The girl dodges in and out amongst the crowd that is waiting for the trams, selling her papers, quite heedless of the boys’ angry voices, which follow her with abuse. But as Claude comes upon the scene one youthful protectionist has caught the diminutive object of his wrath, and gives her several blows in the face with his open hand. No one interferes. A newsgirl getting a beating for cutting into the trade of the “regular” boys is to be seen any night in Sydney, and consequently is not worth interfering about. In this case, however, the boy goes off howling instead of the girl, the result of a cut from Claude’s cane. Angland is immediately surrounded by a contingent of youthful “regulars,” and a little hubbub of flat-toned voices rains upon him—
“What er you a-hittin of ’im fur?”
“The gent’s mad cos ’is gurl hain’t met ’im!”

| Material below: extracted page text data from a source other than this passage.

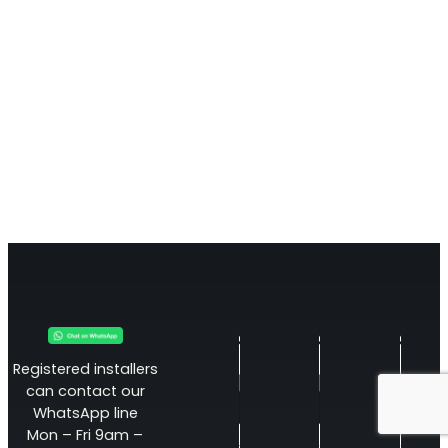
Registered installers
can contact our
WhatsApp line
Mon – Fri 9am –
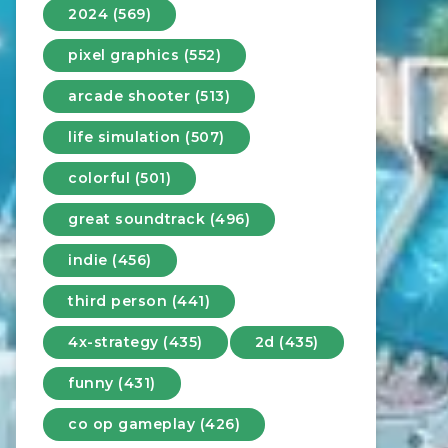
2024 (569)
pixel graphics (552)
arcade shooter (513)
life simulation (507)
colorful (501)
great soundtrack (496)
indie (456)
third person (441)
4x-strategy (435)
2d (435)
funny (431)
co op gameplay (426)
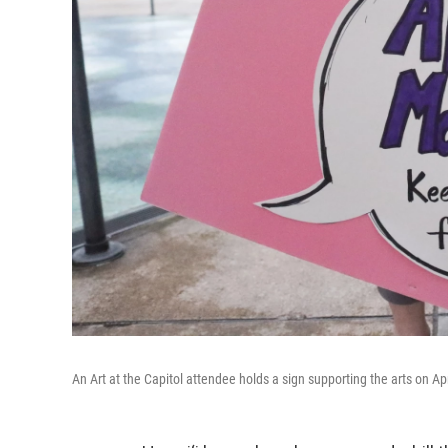
An Art at the Capitol attendee holds a sign supporting the arts on Apr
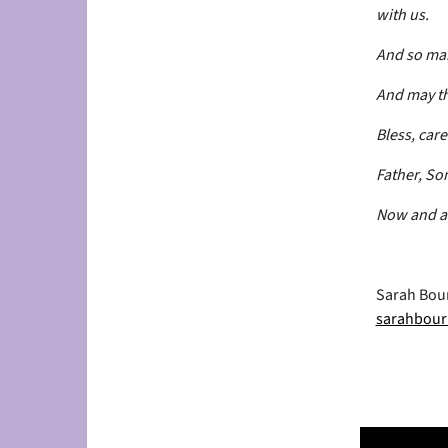
with us.
And so mak
And may th
Bless, car
Father, Son
Now and a
Sarah Bour
sarahbour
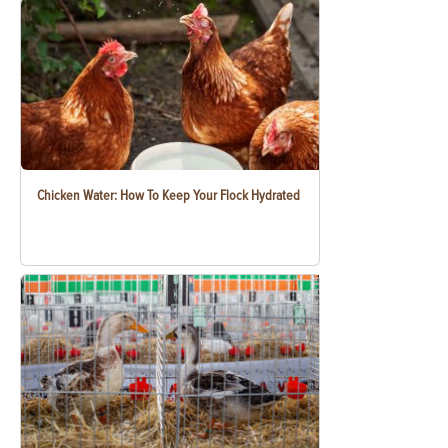
Chicken Water: How To Keep Your Flock Hydrated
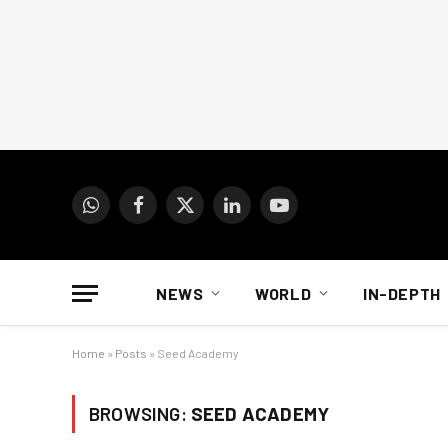
WhatsApp
Facebook
X
LinkedIn
YouTube
(Twitter)
NEWS
WORLD
IN-DEPTH
Home
»
Posts
»
Seed Academy
BROWSING:
SEED ACADEMY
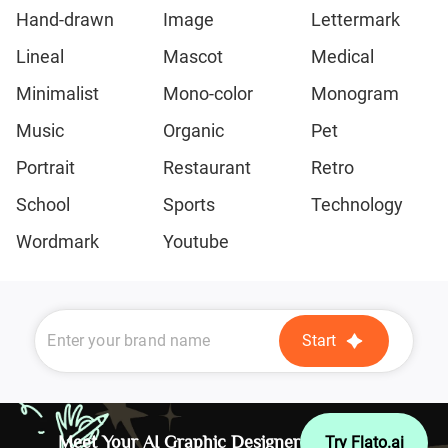
Hand-drawn
Image
Lettermark
Lineal
Mascot
Medical
Minimalist
Mono-color
Monogram
Music
Organic
Pet
Portrait
Restaurant
Retro
School
Sports
Technology
Wordmark
Youtube
Start
Meet Your AI Graphic Designer
Try Flato.ai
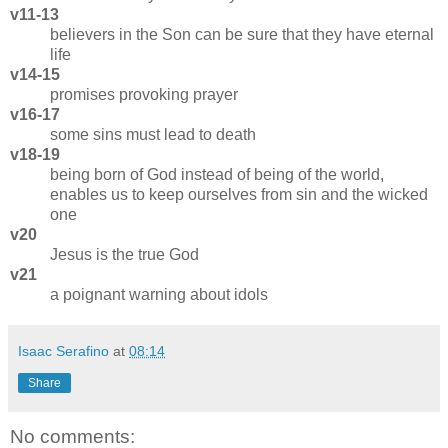
v11-13
believers in the Son can be sure that they have eternal
life
v14-15
promises provoking prayer
v16-17
some sins must lead to death
v18-19
being born of God instead of being of the world,
enables us to keep ourselves from sin and the wicked
one
v20
Jesus is the true God
v21
a poignant warning about idols
Isaac Serafino
at
08:14
Share
No comments:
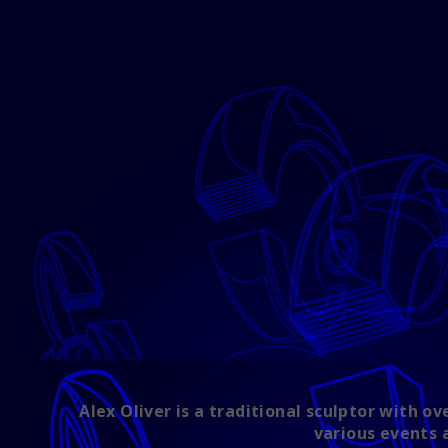
Alex Oliver is a traditional sculptor with 
various events 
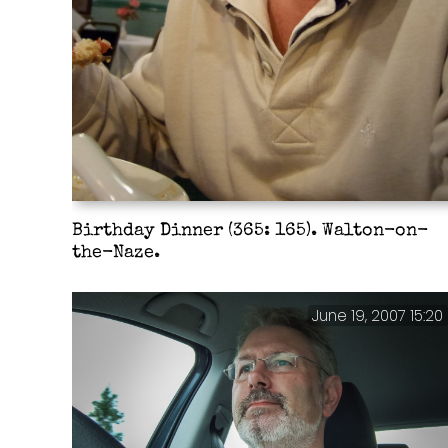
Birthday Dinner (365: 165). Walton-on-
the-Naze.
June 19, 2007 15:20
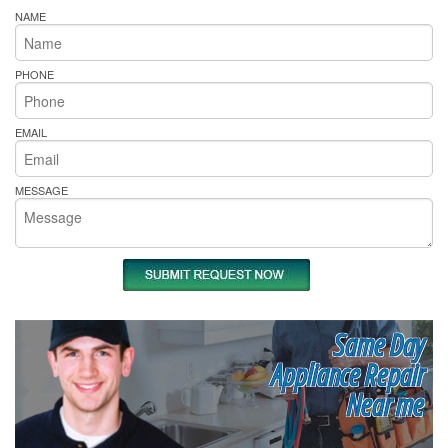
NAME
PHONE
EMAIL
MESSAGE
Same Day
Appliance Repair
Near me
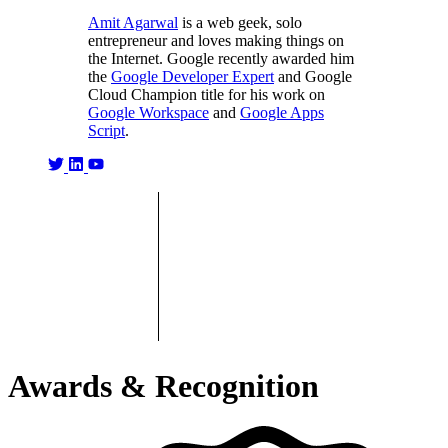
Amit Agarwal
is a web geek, solo
entrepreneur and loves making things on
the Internet. Google recently awarded him
the
Google Developer Expert
and Google
Cloud Champion title for his work on
Google Workspace
and
Google Apps
Script
.
Awards & Recognition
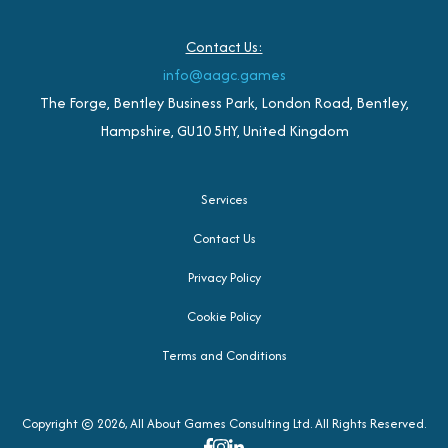
Contact Us:
info@aagc.games
The Forge, Bentley Business Park, London Road, Bentley,
Hampshire, GU10 5HY, United Kingdom
Services
Contact Us
Privacy Policy
Cookie Policy
Terms and Conditions
Copyright © 2026, All About Games Consulting Ltd. All Rights Reserved.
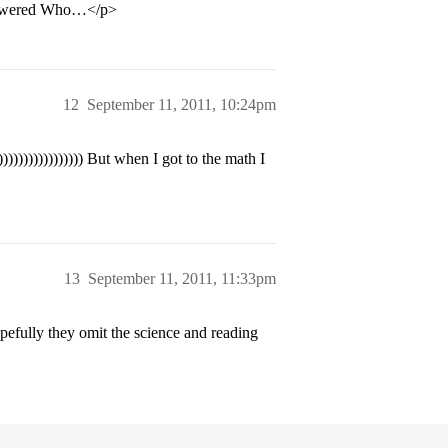
answered Who…</p>
12
September 11, 2011, 10:24pm
)))))))))))))) But when I got to the math I
13
September 11, 2011, 11:33pm
opefully they omit the science and reading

“Yah, you wid the stick; ’it a man yur hown size!”
Claude of course does not heed the abuse, but firmly impresses upon the erring lad he had chastened that if he touches the girl again he will thrash him soundly.
“Hain’t ’e got er right ter ’it ’er?” shrieks a catfish-mouthed manikin, resting his head against an adjacent verandah-post, as street-curs sometimes do when they howl. “Hain’t ’e got er right ter ’it ’er? She’s ’is sister.”

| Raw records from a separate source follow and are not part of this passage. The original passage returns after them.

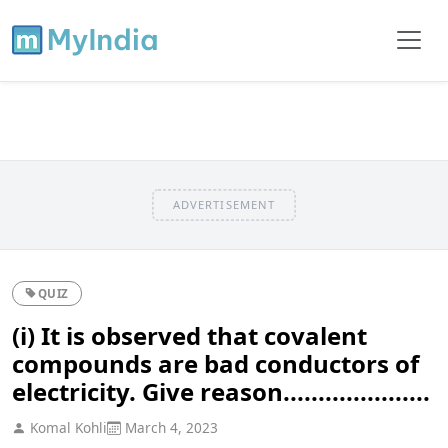
ADVERTISEMENT
QUIZ
(i) It is observed that covalent
compounds are bad conductors of
electricity. Give reason.....................
Komal Kohli
March 4, 2023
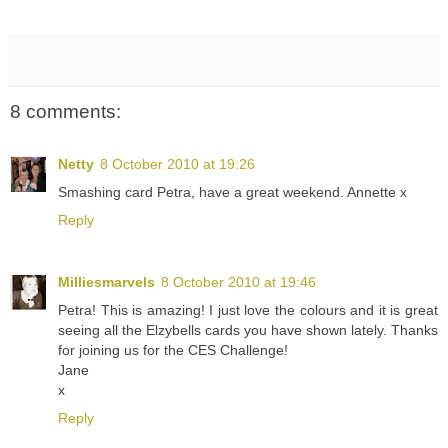
8 comments:
Netty
8 October 2010 at 19:26
Smashing card Petra, have a great weekend. Annette x
Reply
Milliesmarvels
8 October 2010 at 19:46
Petra! This is amazing! I just love the colours and it is great
seeing all the Elzybells cards you have shown lately. Thanks
for joining us for the CES Challenge!
Jane
x
Reply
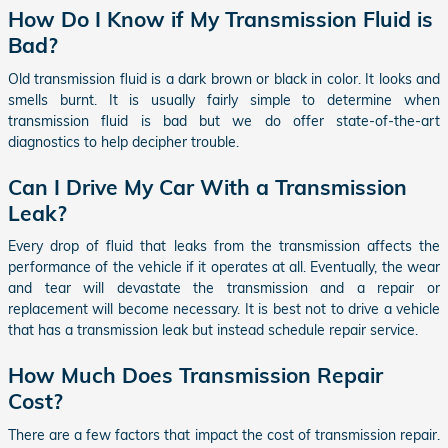
How Do I Know if My Transmission Fluid is
Bad?
Old transmission fluid is a dark brown or black in color. It looks and
smells burnt. It is usually fairly simple to determine when
transmission fluid is bad but we do offer state-of-the-art
diagnostics to help decipher trouble.
Can I Drive My Car With a Transmission
Leak?
Every drop of fluid that leaks from the transmission affects the
performance of the vehicle if it operates at all. Eventually, the wear
and tear will devastate the transmission and a repair or
replacement will become necessary. It is best not to drive a vehicle
that has a transmission leak but instead schedule repair service.
How Much Does Transmission Repair
Cost?
There are a few factors that impact the cost of transmission repair.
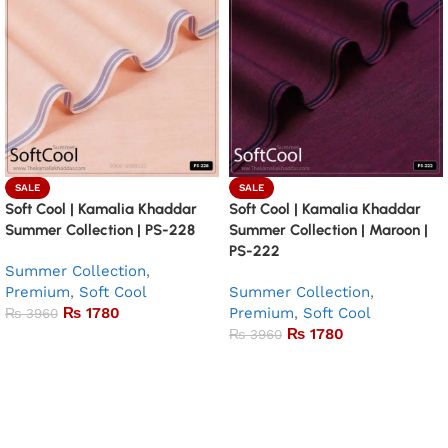
SALE
SALE
Soft Cool | Kamalia Khaddar
Soft Cool | Kamalia Khaddar
Summer Collection | PS-228
Summer Collection | Maroon |
PS-222
Summer Collection
,
Premium
,
Soft Cool
Summer Collection
,
₨
1780
Premium
,
Soft Cool
₨
3960
₨
1780
₨
3960
Add to basket
Add to basket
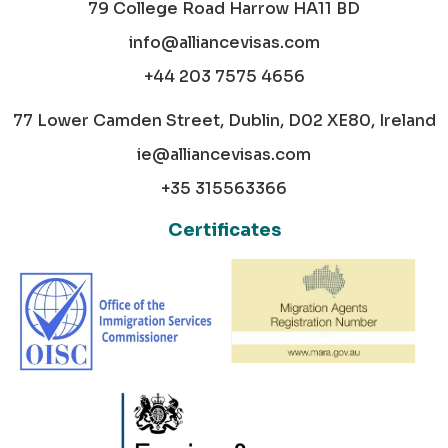
79 College Road Harrow HA11 BD
info@alliancevisas.com
+44 203 7575 4656
77 Lower Camden Street, Dublin, D02 XE80, Ireland
ie@alliancevisas.com
+35 315563366
Certificates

This evidence in favour of the accused is hailed with a cackling chorus of approval by the remainder of the boys, amidst which Claude takes the girl aside to question her a bit.
She informs him, in better English than the boys employ, that she must sell two dozen “Stars” and “Nooses” before she can go home.
“How long will that take you to do?”
“Ten o’clock; p’r’aps a bit later; p’r’aps a bit hearlier.”